_THE TASK_:
Quote the entries below from the line with "kibiców zastanawia się, czy" through the line with "rozgrywkach oraz ewentualnych wzmocnień.", both ends included, and only those lines.

_DATA PROVIDED_:
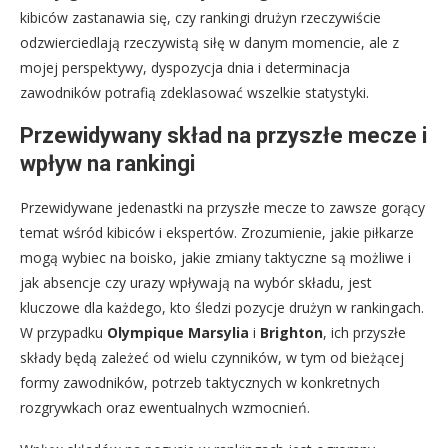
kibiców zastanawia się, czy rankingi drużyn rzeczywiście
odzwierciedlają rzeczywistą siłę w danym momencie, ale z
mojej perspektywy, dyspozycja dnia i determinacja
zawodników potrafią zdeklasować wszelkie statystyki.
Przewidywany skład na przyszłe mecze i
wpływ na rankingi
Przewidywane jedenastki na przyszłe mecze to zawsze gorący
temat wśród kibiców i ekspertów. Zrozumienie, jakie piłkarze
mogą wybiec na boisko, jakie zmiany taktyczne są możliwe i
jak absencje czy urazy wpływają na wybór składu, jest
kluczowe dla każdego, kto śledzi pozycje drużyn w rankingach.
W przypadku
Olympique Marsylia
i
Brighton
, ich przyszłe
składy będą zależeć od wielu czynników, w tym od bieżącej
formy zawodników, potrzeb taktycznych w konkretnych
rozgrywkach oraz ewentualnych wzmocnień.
==
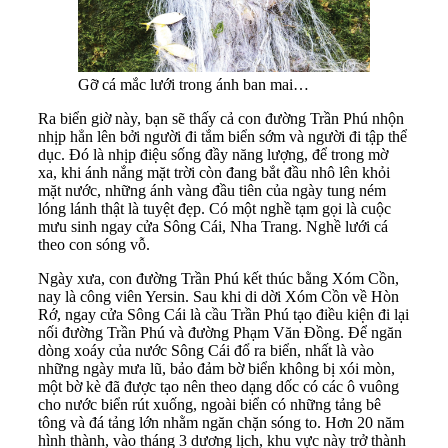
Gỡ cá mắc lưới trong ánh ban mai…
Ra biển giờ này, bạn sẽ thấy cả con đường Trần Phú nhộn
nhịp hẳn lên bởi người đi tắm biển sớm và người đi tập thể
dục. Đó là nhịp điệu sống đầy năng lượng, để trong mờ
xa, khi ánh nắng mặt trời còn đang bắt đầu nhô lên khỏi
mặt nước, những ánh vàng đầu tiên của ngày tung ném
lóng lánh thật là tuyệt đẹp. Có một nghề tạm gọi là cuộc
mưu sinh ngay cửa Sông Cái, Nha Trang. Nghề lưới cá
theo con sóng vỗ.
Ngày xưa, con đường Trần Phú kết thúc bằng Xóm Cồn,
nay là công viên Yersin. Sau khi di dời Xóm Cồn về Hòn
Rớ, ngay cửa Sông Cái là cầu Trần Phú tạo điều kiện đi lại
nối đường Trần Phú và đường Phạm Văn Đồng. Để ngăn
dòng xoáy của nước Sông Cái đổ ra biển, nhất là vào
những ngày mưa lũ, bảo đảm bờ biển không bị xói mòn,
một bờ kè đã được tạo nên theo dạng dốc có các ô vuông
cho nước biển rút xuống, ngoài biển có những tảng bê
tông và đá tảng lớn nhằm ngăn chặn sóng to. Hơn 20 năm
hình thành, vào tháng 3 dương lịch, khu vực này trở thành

_SOLUTION_:
kibiców zastanawia się, czy rankingi drużyn rzeczywiście
odzwierciedlają rzeczywistą siłę w danym momencie, ale z
mojej perspektywy, dyspozycja dnia i determinacja
zawodników potrafią zdeklasować wszelkie statystyki.
Przewidywany skład na przyszłe mecze i
wpływ na rankingi
Przewidywane jedenastki na przyszłe mecze to zawsze gorący
temat wśród kibiców i ekspertów. Zrozumienie, jakie piłkarze
mogą wybiec na boisko, jakie zmiany taktyczne są możliwe i
jak absencje czy urazy wpływają na wybór składu, jest
kluczowe dla każdego, kto śledzi pozycje drużyn w rankingach.
W przypadku
Olympique Marsylia
i
Brighton
, ich przyszłe
składy będą zależeć od wielu czynników, w tym od bieżącej
formy zawodników, potrzeb taktycznych w konkretnych
rozgrywkach oraz ewentualnych wzmocnień.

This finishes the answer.